Avec Mon Roi, Maïwenn change radicalement de sujet par rapport à Polisse, son précédent long-métrage, mais pas vraiment de traitement et le spectateur est toujours plongé dans un environnement difficile. Loin de la brigade de protection des mineurs, on découvre cette fois un couple en crise. Tout commence avec un accident de ski et une longue rééducation pour Tony, mais on remonte ensuite à sa rencontre avec Georgio. Ces deux-là se sont aimés dès le premier regard, un coup de foudre qui lance une vie en commun et bientôt une famille, mais très vite les problèmes aussi. Lui a des problèmes d’alcool et même de drogue, quand il ne couche pas avec la première fille qui passe. Elle est aveugle et veut croire à leur histoire envers et contre tout. Le résultat est un mélange explosif que Maïwenn parvient très bien à capter, de manière frontale, sans en faire trop pour autant. Mon Roi n’est pas très original, mais c’est un film fort et réussi.
Le montage alterne du début et la fin entre deux époques qui finissent par se rejoindre. Dans le passé, on suit la rencontre des deux protagonistes lors d’une soirée dans une boîte de nuit parisienne, puis leurs premiers moments passés ensemble, les rires et bientôt les projets, le mariage et l’enfant qui arrive. Tout pourrait aller pour le mieux, mais Maïwenn ne veut laisser aucune place aux faux espoirs et c’est pourquoi la cinéaste montre d’abord l’accident. Un jour de ski en famille, Tony dévale la pente et se casse les ligaments du genou, mais Mon Roi présente d’abord l’accident avec des questions de psychologie. On ne se casse pas le genoux sans raison, explique-t-on à Tony, c’est souvent parce que l’on ne veut plus avancer inconsciemment. Une séquence très étrange, que le scénario suit ensuite en revenant dans le temps, tout en suivant les progrès physiques de cette femme. Au fond, Maïwenn filme une guérison autant sur le plan psychologique que physique et le plus difficile est évidemment le premier des deux. La blessure du genoux guérit assez bien et on ne voit pas le temps passer dans ce centre situé près de la mer, où Tony s’entoure des jeunes sportifs qui côtoient majoritairement ces lieux. Les souvenirs, en revanche, sont toujours tenaces et ils la hantent longtemps.
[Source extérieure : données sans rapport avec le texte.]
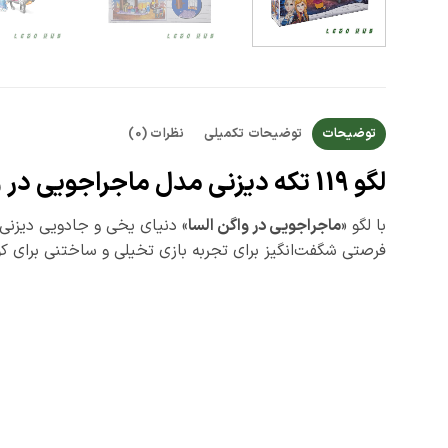
توضیحات
توضیحات تکمیلی
نظرات (0)
لگو 119 تکه دیزنی مدل ماجراجویی در واگن السا – Elsa’s Wagon Adventure کد 11468
با لگو «
ماجراجویی در واگن السا
» دنیای یخی و جادویی دیزنی را به خانه بیاورید! ا
فرصتی شگفت‌انگیز برای تجربه بازی تخیلی و ساختنی برای کو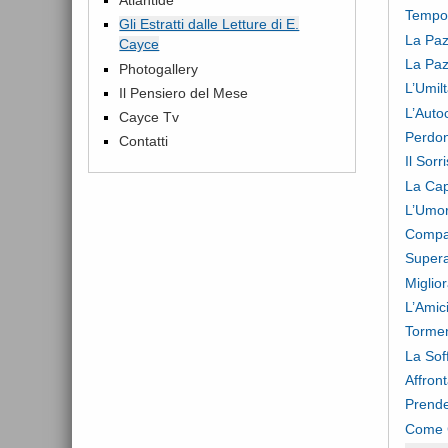
Tempo,
Gli Estratti dalle Letture di E.
La Pazi
Cayce
La Paz
Photogallery
L’Umil
Il Pensiero del Mese
L’Auto
Cayce Tv
Perdon
Contatti
Il Sor
La Cap
L’Umo
Compag
Supera
Miglior
L’Amic
Tormen
La Sof
Affront
Prende
Come C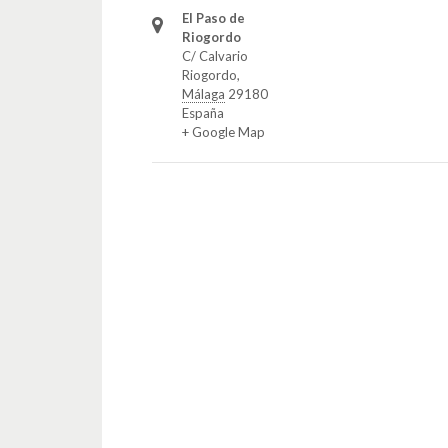
El Paso de
Riogordo
C/ Calvario
Riogordo
,
Málaga
29180
España
+ Google Map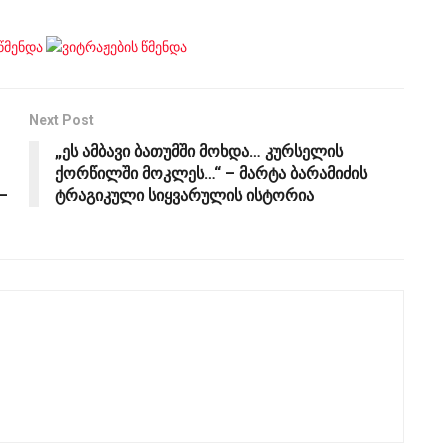
Next Post
„ეს ამბავი ბათუმში მოხდა… კურსელის
ქორწილში მოკლეს…“ – მარტა ბარამიძის
–
ტრაგიკული სიყვარულის ისტორია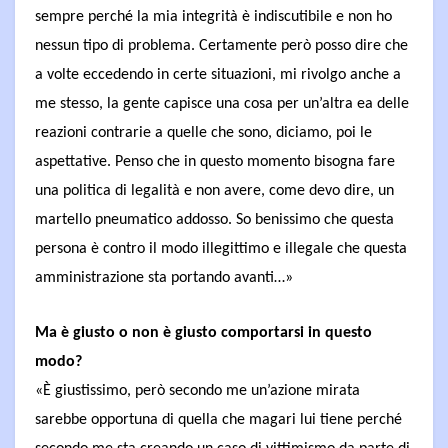
sempre perché la mia integrità è indiscutibile e non ho
nessun tipo di problema. Certamente però posso dire che
a volte eccedendo in certe situazioni, mi rivolgo anche a
me stesso, la gente capisce una cosa per un’altra ea delle
reazioni contrarie a quelle che sono, diciamo, poi le
aspettative. Penso che in questo momento bisogna fare
una politica di legalità e non avere, come devo dire, un
martello pneumatico addosso. So benissimo che questa
persona è contro il modo illegittimo e illegale che questa
amministrazione sta portando avanti…»
Ma è giusto o non è giusto comportarsi in questo
modo?
«È giustissimo, però secondo me un’azione mirata
sarebbe opportuna di quella che magari lui tiene perché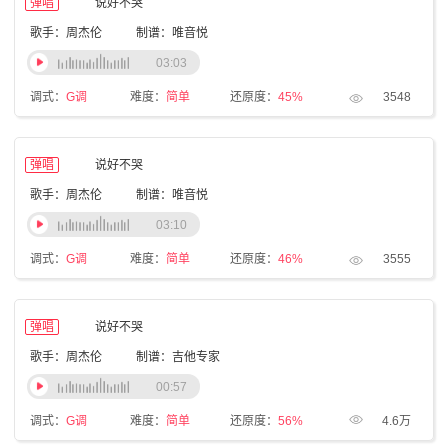
弹唱
说好不哭
歌手：周杰伦
制谱：唯音悦
03:03
调式：
G调
难度：
简单
还原度：
45%
3548
弹唱
说好不哭
歌手：周杰伦
制谱：唯音悦
03:10
调式：
G调
难度：
简单
还原度：
46%
3555
弹唱
说好不哭
歌手：周杰伦
制谱：吉他专家
00:57
调式：
G调
难度：
简单
还原度：
56%
4.6万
Récompensée du Prix d’interprétation féminine à Cannes, Emmanuelle Bercot est effectivement épatante dans ce rôle difficile, où il faut constamment osciller entre le rire et les larmes et l’actrice le fait très bien et avec beaucoup de naturel.
Une très belle performance, qui justifie peut-être à elle seule de voir Mon Roi, même s’il faut aussi compter sur son pendant masculin. Georgio, incarné par un Vincent Cassel égal à lui-même et très à l’aise dans ce rôle, est très différent de Tony, leur couple incarne même l’adage qui veut que les contraires s’assemblent. Elle, avocate et plutôt calme, tombe amoureuse de lui, restaurateur fêtard qui ne tient pas en place. Au départ, coup de foudre aidant, leur relation est simple et évidente. Mais très vite, les difficultés pointent, surtout quand on découvre que le comportement de Georgio est loin d’être celui d’un gentleman. Il laisse tomber sa compagne au pire moment, il est distant et surtout, il est de moins en moins présent. C’est lui qui réclamait le plus fort un enfant et quand il obtient ce qu’il veut, il abandonne Tony sans le dire en prenant un autre appartement. Peu après, les huissiers viennent dans son appartement original, où sa femme attend leur enfant, pour saisir tous les meubles suite à des impayés. Et tout cela semble le laisser assez indifférent, mais le pire, c’est bien la réaction de sa femme. Maïwenn a construit un personnage masculin cruel et manipulateur, mais la présentation de son personnage féminin est peut-être pire encore par son aveuglement. Georgio peut lui faire les pires crasses, elle n’en démord pas : c’est l’homme de sa vie, elle l’aime et elle doit se battre. Tout le monde autour d’elle a beau l’encourager à fuir, elle résiste très longtemps… jusqu’au point où son genoux a craqué à la place, en somme.
Mon Roi n’est pas l’histoire la plus originale qui soit, mais il faut reconnaître que Maïwenn la raconte avec une force rare, mais aussi avec précision et justesse. L’ensemble sonne vrai et on suit cette histoire d’amour pendant plus de deux heures sans jamais s’ennuyer. Le film peut compter sur ses deux interprètes principaux, mais aussi sur son montage alternatif très bien trouvé. Entre la joie des débuts et la tristesse de la fin, Mon Roi est un plaisir à regarder.